Bug #7026
closed[Node Manager] Mishandles stop signals
Description
There are two issues here. They might have the same root cause, so for now, I'm filing one issue. If it turns out they don't, it's more important to address the primary bug, and we can split the secondary one off to be dealt with separately.
Primary bug¶
When Node Manager gets a stop signal like SIGINT, the daemon shuts down, along with all the monitors it's created. However, actors started in launcher.main (TimedCallbackActor, the list pollers, the node update actor) never stop, causing the Node Manager process to stay alive.
launcher.main() ends with this code:
signal.pause()
daemon_stopped = node_daemon.actor_ref.actor_stopped.is_set
while not daemon_stopped():
time.sleep(1)
pykka.ActorRegistry.stop_all()
Logs show that the daemon actor stops in Pykka, then many monitor actors shut down after. The daemon actor has no logic to shut down monitor actors. All this makes it look like we're getting to the stop_all()

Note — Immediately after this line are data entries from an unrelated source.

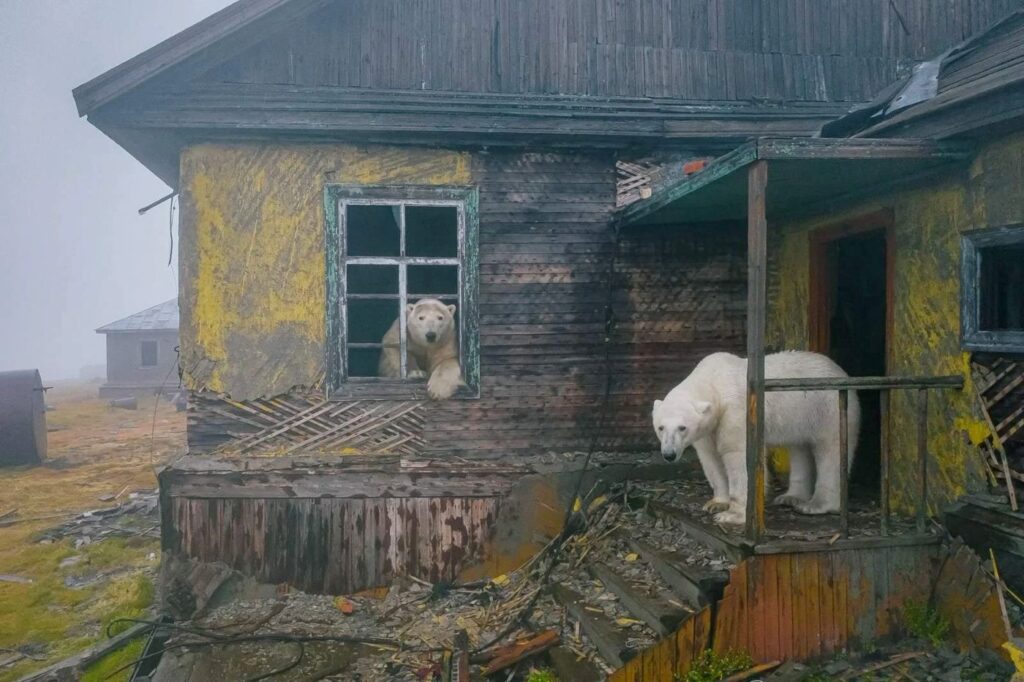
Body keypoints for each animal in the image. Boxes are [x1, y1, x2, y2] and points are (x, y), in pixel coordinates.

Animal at [652, 351, 860, 526]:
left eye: (682, 427)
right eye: (661, 427)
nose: (669, 454)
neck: (714, 382)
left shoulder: (736, 412)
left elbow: (739, 457)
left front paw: (732, 515)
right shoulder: (709, 428)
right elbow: (710, 459)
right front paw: (716, 503)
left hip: (827, 407)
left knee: (831, 451)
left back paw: (815, 505)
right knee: (799, 448)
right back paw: (791, 497)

line. Otherwise, how else would the monitor actors be getting stopped? But other actors apparently aren't being stopped by this method call.
Secondary bug¶
Node Manager is supposed to implement escalating shutdown processes when it gets a stop signal repeatedly, until it eventually forces an exit. See launcher.shutdown_signal(). However, subsequent signals seem to have no effect.